§ Exercices à traiter
1 – Répondez aux questions suivantes à partir du texte sur la ségrégation scolaire :
(a) Quel article du Code de l'Éducation dispose que le service public de l'éducation veille à la mixité sociale ?
(b) Selon l'OCDE, à quel rang est classé le système français du point de vue de la mixité sociale ?
(c) À Paris, de combien de points la moyenne au baccalauréat des lycées demandés par les meilleurs élèves au brevet dépasse-t-elle celle des lycées demandés par les moins bons ?
2 – Relevez tous les noms de personnes cités dans le texte sur la ségrégation scolaire.
3 – Poursuivez le texte sur la ségrégation scolaire à partir de sa dernière phrase.

§ Extrait du texte
· · · · · · ·

SÉGRÉGATION

Efficacité relative face à l'objectif de mixité sociale et scolaire

 

       Si l’article L.111-1 du Code de l’Éducation dispose que le service public de l’éducation «veille à la mixité sociale des publics scolarisés au sein des établissements d’enseignement», les rapporteurs de Terra Nova dans "L'Ecole sous l'algorithme" soulignent une incohérence[1] : les parlementaires, qui ne maîtrisent pas les algorithmes, ne peuvent s’assurer du fait qu’ils favorisent la mixité sociale. Qu'en est-il finalement ?

L'école française ségréguée : une réalité ?

          Même si différents stratagèmes ont été mis en place afin d’établir une mixité sociale et scolaire, le système scolaire français souffre aujourd’hui d’un manque de mixité. S’il est vrai que l’école s’est fortement démocratisée, elle est également fortement ségréguée socialement et scolairement. C'est un constat au sein même de l'Éducation nationale. Dans un rapport d'information de l'Assemblée Nationale, MM. Yves Durand et Rudy Salles font un état des lieux de la mixité sociale à l'école en France et mettent en exergue la carence de mixité sociale dans les établissements et la haute ségrégation qui y demeure. Du point de vue de la mixité sociale, le système solaire est classé, selon l’OCDE, 30ème sur 65. L’accès à l’enseignement supérieur ainsi que le choix de la filière sont fortement liés à l’origine sociale. C’est ce que soulignent Georges Felouzis et Vincent Faillet, tous deux invités de l’émission “L’école est-elle vraiment de plus en plus inégalitaire ?[2]. Les différents établissements du territoire national accueillent plus d’élèves mais les inégalités s’accroissent. Aussi, si la mixité est mentionnée par le Code de l’Education et que l’algorithme de répartition des élèves Affelnet prend en compte un certain nombre de critères pour empêcher la ségrégation et l’Entre-Soi de se perpétuer, ils notent une efficacité toute relative quant à la satisfaction de cet objectif de mixité. Grenet, Fack et Benhenda, dans leur rapport L’impact des procédures de sectorisation et d’affectation sur la mixité sociale et scolaire dans les lycées d’Île-de-France, montrent que les voeux d'affectation des élèves diffèrent selon le milieu social et le niveau scolaire des élèves. À Paris, les lycées demandés en premier voeu par les 25% des élèves qui obtiennent les meilleurs résultats au brevet ont une moyenne au baccalauréat de 1,6 points supérieure aux lycées demandés par les 25 % des élèves obtenant les moins bons résultats au brevet. Ainsi outre la ségrégation sociale, l'école est ségréguée scolairement.

· · · · · · ·

§ Données fournies

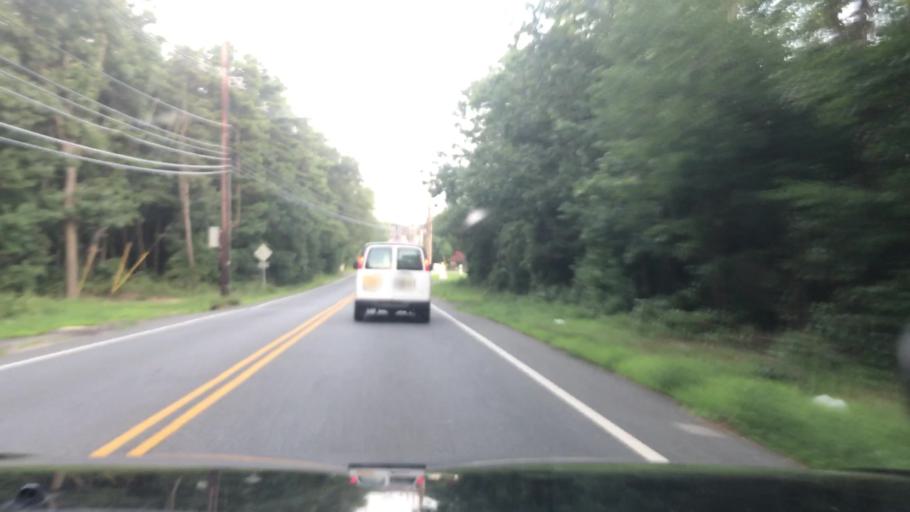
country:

· · · · · · ·

§ Réponses dans l'ordre
1 –
(a) L'article L.111-1.
(b) 30e sur 65.
(c) De 1,6 point.

2 – Yves Durand, Rudy Salles, Georges Felouzis, Vincent Faillet, Grenet, Fack, Benhenda

3 –
         La part des élèves de Professions et Catégories Socioprofessionnelles (PCS) défavorisées par collège à Paris montre un réel clivage entre le Nord-Est d’une part, et le Nord-Ouest et le centre de Paris d’autre part, où il y a une concentration d’élèves ayant des parents de PCS défavorisées. Dire qu’il existe une mixité sociale dans les collèges parisiens serait donc paradoxal après l’étude de cette carte.

        Alors que dans l'ensemble de l'OCDE les inégalités scolaires tendent à se réduire fortement, en France, entre 2000 et 2012 on constate un fort accroissement, comme l'indique le tableau ci-contre. 

Les parents : pas tous unanimes quant aux bienfaits de la mixité

        Promise dans le Code de l'Éducation, la mixité sociale reste un objectif à atteindre. Julien Grenet et Gabrielle Fack soulignent dans un rapport [3] que, socialement et sociétalement, la ghettoïsation des différents milieux sociaux, qui ne se côtoient pas, n’est pas acceptable. Ainsi pour eux, le réel problème n’est pas tant d’obtenir la mixité -elle peut toujours être imposée- mais plutôt de la rendre désirable afin d’éviter la mise en place de stratégies d’évitement par les parents. Ils préconisent de sensibiliser les différents acteurs concernés -les parents d’élèves notamment-, et leur montrer que la mixité possède des effets bénéfiques, comme la tolérance ou bien l’équité dans les dossiers scolaires, lorsqu’elle est correctement accompagnée.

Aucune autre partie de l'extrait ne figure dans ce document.